GDP growth in Q2 grinds to a halt
ROME -- According to preliminary data released by Italy’s National Statistics Institute (ISTAT) on Friday, the country’s gross domestic product (GDP) was flat in the second quarter of the year in comparison with the first three months of 2016. ISTAT had initially predicted a slowing down in GDP growth, but a total halt was not expected.
The Minister for Economic Affairs, Pier Carlo Padoan, had estimated a still low +0.1 or +0.2 percent GDP rise with respect to the first quarter of 2016, but ISTAT’s preliminary data results are worse than Padoan feared, with the result of +0 percent growth.
As Italian newspaper ‘Il Fatto Quotidiano’ reports, Italy’s “sharp slowdown” comes after a +0.3 percent growth in the first quarter of 2016.

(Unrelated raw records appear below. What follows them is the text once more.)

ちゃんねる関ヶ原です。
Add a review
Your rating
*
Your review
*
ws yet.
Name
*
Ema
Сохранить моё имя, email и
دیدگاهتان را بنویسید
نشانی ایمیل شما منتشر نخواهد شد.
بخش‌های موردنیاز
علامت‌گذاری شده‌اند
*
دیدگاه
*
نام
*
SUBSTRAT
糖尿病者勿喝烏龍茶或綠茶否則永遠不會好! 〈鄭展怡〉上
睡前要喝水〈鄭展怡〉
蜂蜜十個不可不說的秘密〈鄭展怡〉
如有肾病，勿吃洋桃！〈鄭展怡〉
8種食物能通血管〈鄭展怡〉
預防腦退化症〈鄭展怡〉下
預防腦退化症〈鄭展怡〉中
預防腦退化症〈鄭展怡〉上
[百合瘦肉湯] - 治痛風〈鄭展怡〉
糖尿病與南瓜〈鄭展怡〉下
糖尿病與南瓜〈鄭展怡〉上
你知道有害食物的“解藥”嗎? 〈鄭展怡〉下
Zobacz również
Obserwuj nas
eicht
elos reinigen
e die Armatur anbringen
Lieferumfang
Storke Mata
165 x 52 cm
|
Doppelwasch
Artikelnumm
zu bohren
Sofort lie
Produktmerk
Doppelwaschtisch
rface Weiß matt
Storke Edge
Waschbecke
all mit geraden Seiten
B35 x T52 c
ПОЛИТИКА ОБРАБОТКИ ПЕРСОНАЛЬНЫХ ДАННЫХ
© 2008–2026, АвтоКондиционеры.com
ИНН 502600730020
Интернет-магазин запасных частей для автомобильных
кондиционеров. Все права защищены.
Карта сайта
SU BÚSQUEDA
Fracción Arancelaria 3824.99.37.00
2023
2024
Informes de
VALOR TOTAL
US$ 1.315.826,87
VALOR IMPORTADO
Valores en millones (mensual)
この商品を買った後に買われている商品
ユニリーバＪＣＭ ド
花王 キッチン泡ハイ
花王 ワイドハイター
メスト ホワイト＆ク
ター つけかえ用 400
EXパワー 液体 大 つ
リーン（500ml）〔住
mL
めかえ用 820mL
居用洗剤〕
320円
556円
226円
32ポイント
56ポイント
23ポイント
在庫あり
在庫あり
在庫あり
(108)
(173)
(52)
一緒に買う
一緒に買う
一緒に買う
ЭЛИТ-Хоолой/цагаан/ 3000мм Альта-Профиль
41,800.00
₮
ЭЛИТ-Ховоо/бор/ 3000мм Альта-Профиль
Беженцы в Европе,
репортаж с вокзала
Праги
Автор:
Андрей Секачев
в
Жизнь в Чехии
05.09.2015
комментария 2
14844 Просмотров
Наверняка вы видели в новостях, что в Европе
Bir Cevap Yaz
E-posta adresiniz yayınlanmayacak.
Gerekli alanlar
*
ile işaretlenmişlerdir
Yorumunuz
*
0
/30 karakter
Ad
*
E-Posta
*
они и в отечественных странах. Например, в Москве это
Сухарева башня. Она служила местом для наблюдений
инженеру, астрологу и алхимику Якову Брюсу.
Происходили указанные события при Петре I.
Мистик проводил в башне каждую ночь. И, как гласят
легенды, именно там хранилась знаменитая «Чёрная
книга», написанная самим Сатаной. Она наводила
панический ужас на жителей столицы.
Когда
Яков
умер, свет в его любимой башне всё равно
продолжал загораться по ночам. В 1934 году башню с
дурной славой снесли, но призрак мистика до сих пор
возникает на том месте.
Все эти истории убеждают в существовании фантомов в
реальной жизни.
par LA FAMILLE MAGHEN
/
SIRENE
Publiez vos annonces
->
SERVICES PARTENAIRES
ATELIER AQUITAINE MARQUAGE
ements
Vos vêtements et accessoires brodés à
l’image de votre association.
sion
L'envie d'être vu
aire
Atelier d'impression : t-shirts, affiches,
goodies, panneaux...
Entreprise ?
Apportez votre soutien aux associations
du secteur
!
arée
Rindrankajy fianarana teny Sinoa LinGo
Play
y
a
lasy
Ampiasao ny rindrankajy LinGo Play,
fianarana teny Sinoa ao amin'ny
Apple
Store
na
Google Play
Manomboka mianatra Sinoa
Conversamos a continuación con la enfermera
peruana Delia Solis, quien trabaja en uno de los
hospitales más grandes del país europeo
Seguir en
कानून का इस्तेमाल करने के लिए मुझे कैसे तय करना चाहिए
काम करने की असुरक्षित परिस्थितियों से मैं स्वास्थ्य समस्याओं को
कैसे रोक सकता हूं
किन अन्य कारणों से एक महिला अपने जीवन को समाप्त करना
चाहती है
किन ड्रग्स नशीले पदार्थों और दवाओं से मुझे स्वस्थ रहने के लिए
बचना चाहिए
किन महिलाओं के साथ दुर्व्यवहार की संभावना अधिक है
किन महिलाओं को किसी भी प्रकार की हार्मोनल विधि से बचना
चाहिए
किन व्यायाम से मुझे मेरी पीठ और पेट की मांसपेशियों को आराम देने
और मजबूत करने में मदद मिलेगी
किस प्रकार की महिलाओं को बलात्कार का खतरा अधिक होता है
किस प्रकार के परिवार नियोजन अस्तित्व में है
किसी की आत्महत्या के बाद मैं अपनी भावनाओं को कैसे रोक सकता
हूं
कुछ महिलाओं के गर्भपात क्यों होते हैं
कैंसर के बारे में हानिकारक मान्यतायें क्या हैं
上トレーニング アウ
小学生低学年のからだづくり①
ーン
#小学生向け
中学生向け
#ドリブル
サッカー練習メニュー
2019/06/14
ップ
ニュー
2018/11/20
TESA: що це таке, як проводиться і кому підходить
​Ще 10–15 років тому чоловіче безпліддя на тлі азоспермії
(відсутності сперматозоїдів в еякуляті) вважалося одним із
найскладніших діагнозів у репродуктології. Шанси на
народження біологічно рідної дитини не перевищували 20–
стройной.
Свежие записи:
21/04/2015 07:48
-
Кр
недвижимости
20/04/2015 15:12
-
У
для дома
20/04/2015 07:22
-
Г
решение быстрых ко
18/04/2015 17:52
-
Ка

Although Italian GDP growth in the second quarter remained unchanged from the first, it has risen by +0.7 percent in comparison with the same period from 2015.
The rest of the Eurozone has also slowed down in GDP growth but has not come to a complete standstill, with an advance of +0.3 percent in the second quarter compared to +0.6 percent in the first three months of the year.
Germany saw a +0.4 percent rise in GDP growth in the second quarter of 2016, even though analysts had only predicted a +0.2 percent rise. The United Kingdom’s second quarter saw a +0.6 percent growth.
“This confirms Italy’s long term economic difficulties and reduces the space for an expansive strategy,” said the Managing Director of Nomisma, Andrea Goldstein, in relation to the statistics released by ISTAT. “In an increasingly complicated international economic environment,” he continued to say, “Italy has made clear that it will be experiencing difficulties in the long term.”
According to ‘Il Fatto Quotidiano’, Goldstein expressed particular concern about the decline in industry value, but appeared less worried about demand, where the contribution of the national component was only slightly negative.
The ISTAT statistics showed that Germany came out at the top for GDP growth in the second quarter, but Paris also came to a standstill like Rome.
Zero growth in Italy and France is partly due to the effect of terrorist attacks on the countries’ economies, ‘Il Fatto Quotidiano’ points out.